Any idea if this was a standardbred harness? The race tracks in eastern Ontario underwent a government shuffle that threw about 6000 people out of work, the domino effect. What is a waterhook? I drove a big team years ago pulling a wagon and not familiar with that term. Does it restrict what the horse can be hooked up to?


----------



## Clayton Taffy (May 24, 2011)

A water hook is the hook in the middle-top of the saddle, that you would hook the over or side check to. The name came because you have to take the check off that hook to enable your horse to lower its head to drink water.


----------



## Saddlebag (Jan 17, 2011)

The pics I'd requested weren't forthcoming. The ad has disappeared, so either someone has bo't it or the ad wasn't legit. The email address was Hotmail. My search continues. A barely used biothane for a cob has some up for sale. I'll have to doublecheck the measurements altho I suspect it won't fit. Taffy, I just called it the check rein hook. Learned something new. Thanks


----------



## Clayton Taffy (May 24, 2011)

I can't remember how big your horse is but I have a beautiful Smuckers Delux with a super delux bridle, Show ready condition, I know you are not showing but it is excellent condition.

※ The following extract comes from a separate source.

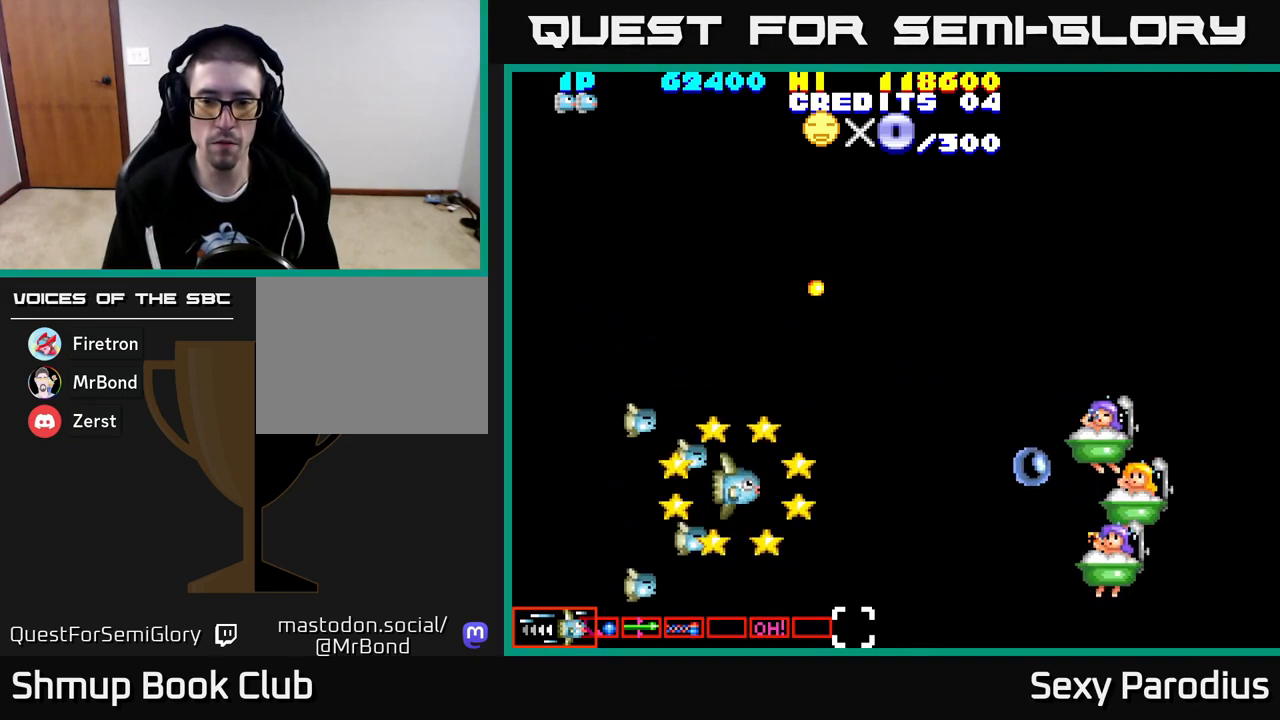
{"buttons": ["R2", "DPAD_UP", "DPAD_RIGHT"], "left_stick": "center", "events": [[133, "R2", "down"], [150, "DPAD_RIGHT", "down"], [217, "DPAD_UP", "up"], [317, "DPAD_UP", "down"], [367, "DPAD_RIGHT", "up"], [483, "DPAD_RIGHT", "down"]]}
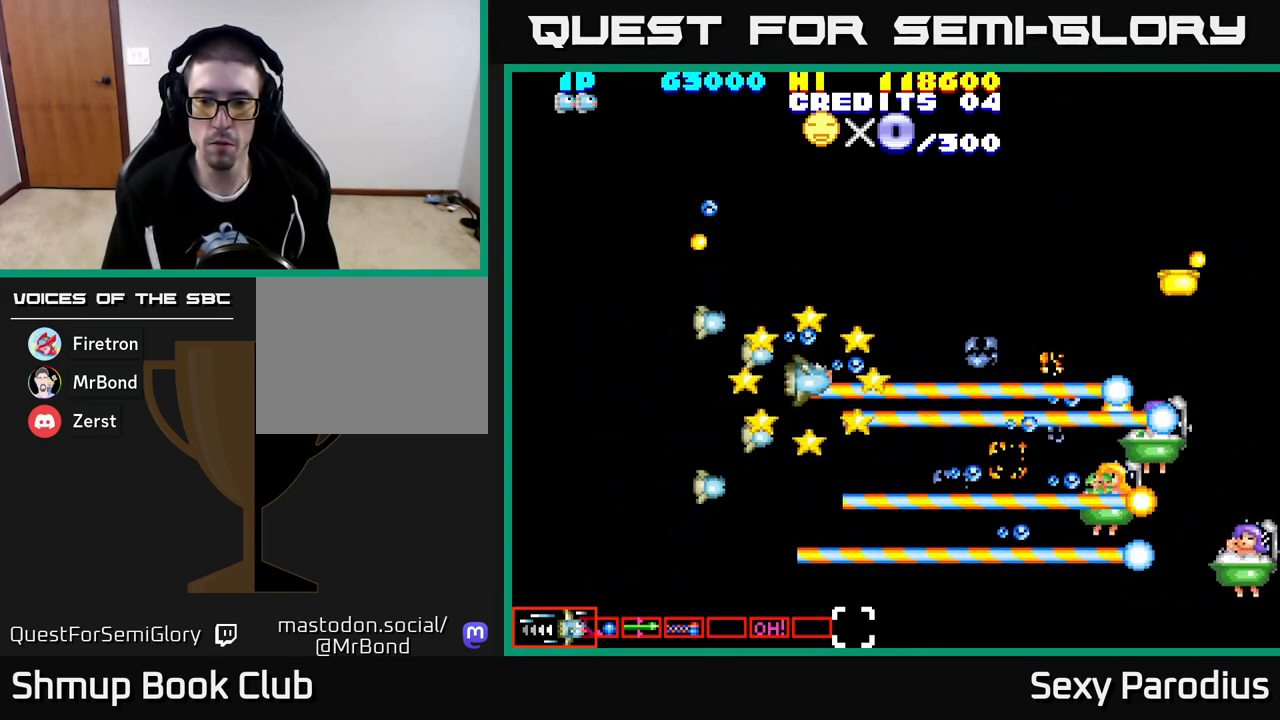
{"buttons": ["R2", "DPAD_UP", "DPAD_LEFT"], "left_stick": "center", "events": [[17, "DPAD_UP", "up"], [100, "DPAD_RIGHT", "up"], [117, "DPAD_UP", "down"], [133, "DPAD_LEFT", "down"], [233, "DPAD_LEFT", "up"], [467, "DPAD_LEFT", "down"]]}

It is a warmblood size for $1100.

































It is this harness minus the false martingale.


----------



## Zexious (Aug 2, 2013)

^Did you do that smiley face on purpose?


----------



## Saddlebag (Jan 17, 2011)

If we'd get one decent day I'd get him measured. We had one, just one, and a good deal of it was spent pulling snow off one roof and trying to shovel my way into the tack room. I didn't make it. Now we have more snow and wind. How big is the buckskin? That's a lovely turnout.


----------



## Clayton Taffy (May 24, 2011)

Saddlebag said:


> If we'd get one decent day I'd get him measured. We had one, just one, and a good deal of it was spent pulling snow off one roof and trying to shovel my way into the tack room. I didn't make it. Now we have more snow and wind. How big is the buckskin? That's a lovely turnout.


My buckskin is 15.3 at the withers and 16 at the rump. :lol:
And he weighs in at 1300 lbs.
On the harness, there is no wear on the buckle billets, in fact it is hard to tell where the buckle was against the harness.


----------



## Clayton Taffy (May 24, 2011)

Zexious said:


> ^Did you do that smiley face on purpose?


Yes! I thought it would catch someones eye in an ad.


----------



## greentree (Feb 27, 2013)

CaliforniaDreaming said:


> I think it might be a marathon style. There's a small waterhook from what I can tell. My Comfy Fit harness has a little nubbin of a waterhook too compared to my Liberty harness from Ron's/Amber Hillside.


A marathon harness should not have a sliding backband though.... marathon vehicle usually have independent shafts, and that combination spells wreck.

Nancy


----------



## Saddlebag (Jan 17, 2011)

It'd never heard of a sliding back band until I began my harness search. Taffy, I did enjoy the "face". As much as I'd love your harness, the dollar exchange is not in my favor, add the cost of shipping and 13% tax......Our provincial gov't charges us 13% at the border for used items from a private sale or business. Yet in Ontario we don't pay the tax on a used item from a private sale and shipping is much cheaper. Both Can and US postal services are sure discouraging cross border shopping with their high parcel rates.


----------



## Clayton Taffy (May 24, 2011)

Wow! I see why you want to by local


----------